The hike to 4.5%, returning the rate to September 2020 levels, points to the bank’s concerns about inflation, which was 5.81% in July, far from the 3% target for the fifth consecutive month.
Banxico expects the year to close with inflation at 5.7%, up from a prior projection of 4.8%. However, prices did decrease in July: inflation was the lowest since March; in April the rate had peaked at 6.08%.
The institution hopes to hit the 3% inflation target in in the first quarter of 2023, later than its previous prediction of mid-2022, and expects economic growth to continue despite a third wave of Covid-19 infections.
It attributed inflation to the knock-on effect of the pandemic on supply chains and production. The price of LP gas was 35% higher in annual terms in July and pork was up 18%, according to the federal statistics agency Inegi.

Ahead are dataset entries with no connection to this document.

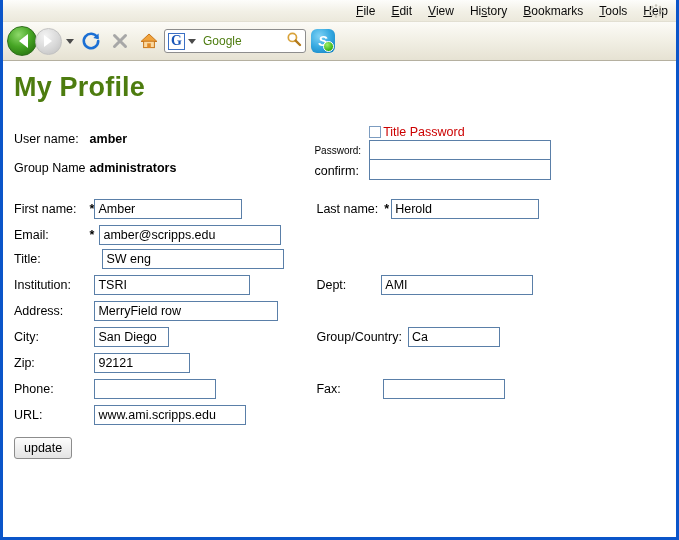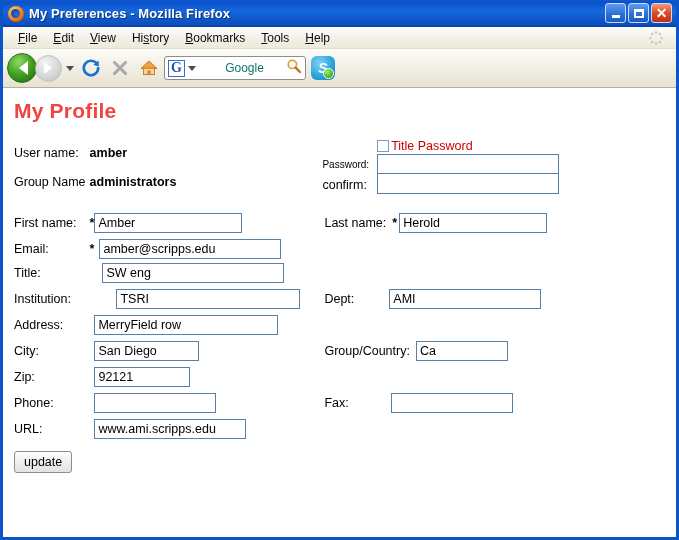--- a/index.html
+++ b/index.html
@@ -224,21 +224,6 @@
 
 <div class="window">
 
-  <div class="titlebar">
-    <div class="ff-logo"></div>
-    <div class="title-text">My Preferences - Mozilla Firefox</div>
-    <div class="winbtns">
-      <div class="winbtn">
-          <span class="min"></span>
-        </div>
-      <div class="winbtn">
-          <span class="max"></span>
-        </div>
-      <div class="winbtn close">
-          <span class="x">✕</span>
-        </div>
-    </div>
-  </div>
 
   <div class="menubar">
     <div class="menu-item"><u>F</u>ile</div>

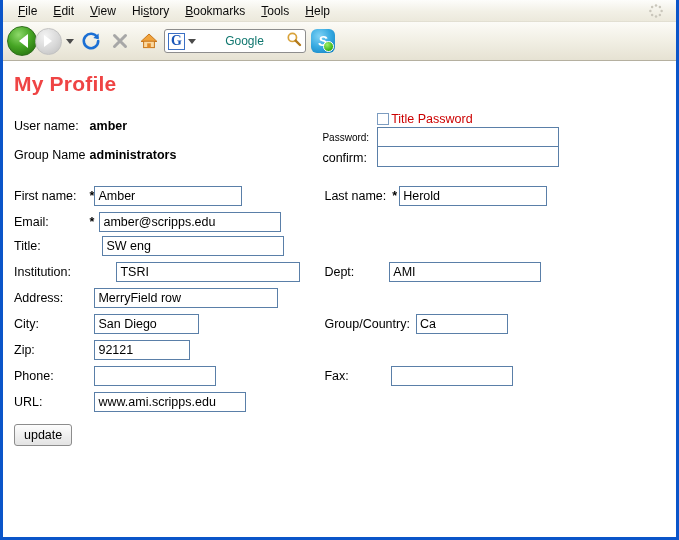--- a/index.html
+++ b/index.html
@@ -66,6 +66,7 @@
     padding-left: 7px;
     position: relative;
     border-bottom: 1px solid #e2dfd2;
+    justify-content: flex-end;
   }
   .menu-item {
     font-size: 12px; color: #0b0b0b;

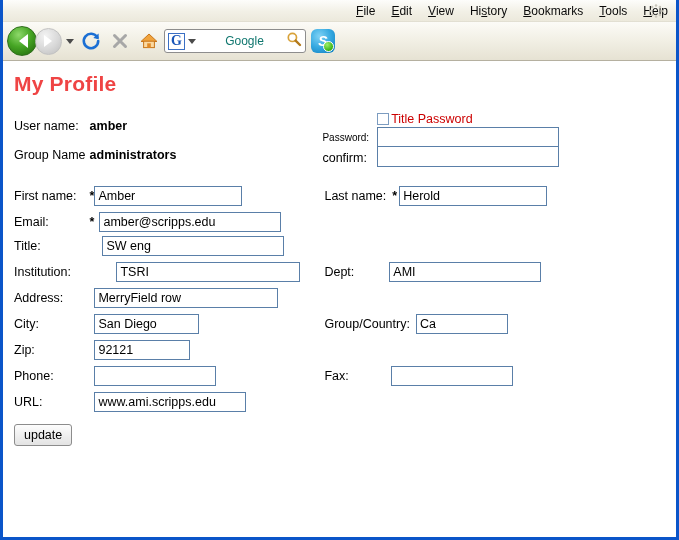--- a/index.html
+++ b/index.html
@@ -146,7 +146,7 @@
     display: flex; align-items: center; justify-content: center;
     line-height: 1;
   }
-  .search-ph { flex: 1 1 auto; font-size: 12px; color: #0f766e; padding-left: 5px; text-align: center; }
+  .search-ph { flex: 1 1 auto; font-size: 12px; color: #4d7c0f; padding-left: 5px; }
   .skype {
     width: 24px; height: 24px; flex: 0 0 24px; margin-left: 4px;
     border-radius: 6px;

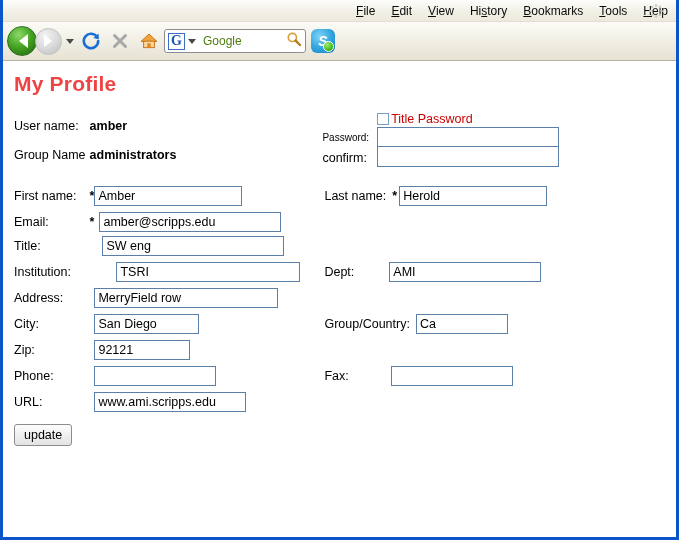--- a/index.html
+++ b/index.html
@@ -172,8 +172,8 @@
   .toplinks { font-size: 12.5px; color: #1f5c8f; margin-bottom: 12px; }
   .toplinks a { color: #1f5c8f; text-decoration: none; }
   h1.page-title {
-    font-size: 21px; color: #ef4444; font-weight: bold;
-    margin: 0 0 16px 0; letter-spacing: .2px;
+    font-size: 27px; color: #4d7c0f; font-weight: bold;
+    margin: 0 0 22px 0; letter-spacing: .2px;
   }
 
   table.form { border-collapse: collapse; }

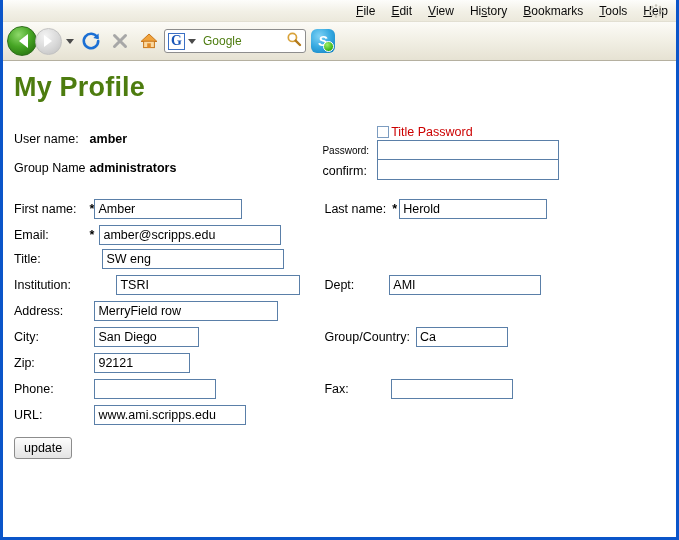--- a/index.html
+++ b/index.html
@@ -385,7 +385,7 @@
       <tr>
         <td class="lbl">Institution:</td>
         <td></td>
-        <td style="padding:2px 0"><input class="txt" style="width: 184px; margin-left: 22px;" value="TSRI"></td>
+        <td style="padding:2px 0"><input class="txt" style="width: 156px;" value="TSRI"></td>
         <td></td>
         <td style="padding:2px 0">
           <table>

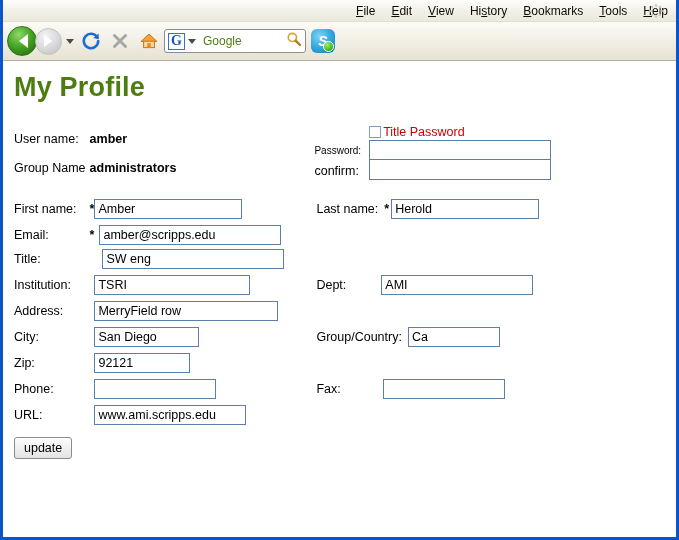--- a/index.html
+++ b/index.html
@@ -410,7 +410,7 @@
       <tr>
         <td class="lbl">City:</td>
         <td></td>
-        <td style="padding:2px 0"><input class="txt" style="width: 105px;" value="San Diego"></td>
+        <td style="padding:2px 0"><input class="txt" style="width: 75px;" value="San Diego"></td>
         <td></td>
         <td style="padding:2px 0">
           <table>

Nikhil Sanghani, an economist at Capital Economics, called the decision “dovish,” a term usually reserved for the lowering of the rate.
He argued that the incremental hike was conservative, and forecast 25 basis point bumps at each of the bank’s next four monetary policy meetings, which would take the rate to 5.5% by the first quarter of 2022.
The previous increase on June 24 was the first since the beginning of 2019, when the economy contracted even before the Covid-19 pandemic. Despite gross domestic product plummeting by 8.5% in 2020, Banxico has raised growth expectations for this year, from 4.8% to 6%.
Banxico Governor Alejandro Díaz de León and board members Irene Espinosa and Jonathan Heath voted in favor of the rate increase, while members Galia Borja and Gerardo Esquivel were in favor of keeping the rate unchanged at 4.25%.